松月堂製パン 井上聖子マーケティングディレクター
「これほど弊社のパンが愛されていたのかと本当に驚くばかりで」
SNSのコメント
「牛乳パンを食べることが実家に帰る楽しみでした…本当にさびしい」
「さくらっ子だけでも残してほしい」

松月堂製パンのSNSに、多くのコメントやメッセージが寄せられたのです。さらに、製造終了の記事がネットニュースに上がると…
井上さん
「絶対ずっと続くと思っていた物がなくなることもあるんだっていうのを今回知ったのでとかっていうようなお電話をいただいて」

県外に住む山口県出身者からもたくさんの惜しむ声が寄せられました。また、食べ収めなのか。インターネット注文も増え…
注文の備考欄への書き込み
「小さい頃に食べていた記憶があります。今でもずっと忘れられない思い出の味です」
注文時に客が入力する備考欄に、パンへの熱い思いがあふれていたといいます。
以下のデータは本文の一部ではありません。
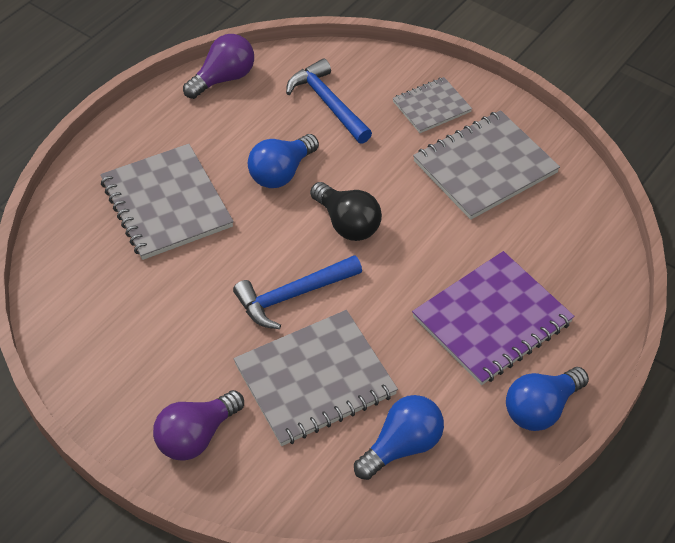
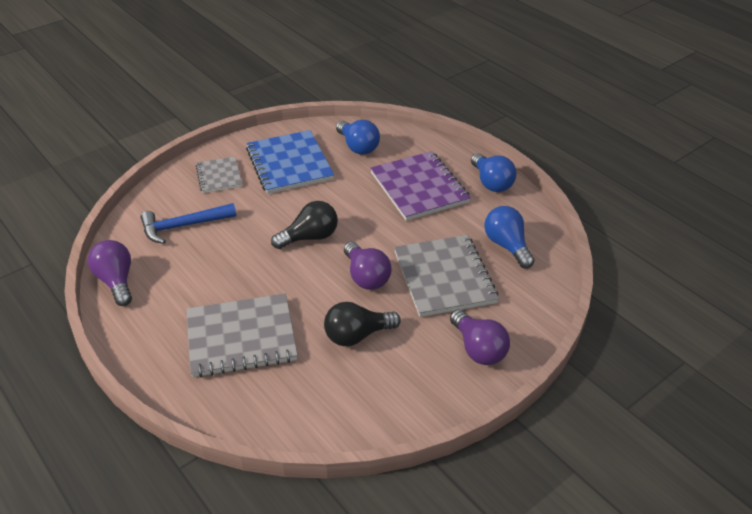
camera: 75 degrees left, 10 degrees down
(191, 307) = (357, 335): none -> black light bulb
(281, 173) = (242, 263): blue light bulb -> blue light bulb (358, 147)
(292, 296) = (366, 277): blue hammer -> purple light bulb
(484, 167) = (289, 164): grey notebook -> blue notebook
そして…
井上さん
「山口県内の中だけでも、どうにかいろんな配送の方法とか納品の数とかを見直して販売しようかなと思いました」
たくさんの応援の言葉を受けて社内でもう一度話し合った結果、包装パンの継続が決まりました。ただ、すでに業態変更の準備を進めていたため…
井上さん
「けっこう社内大混乱、ははは」
今後は種類をおよそ半分の16種類に絞り、配送方法を見直すなどして、無理のない形で販売していくということです。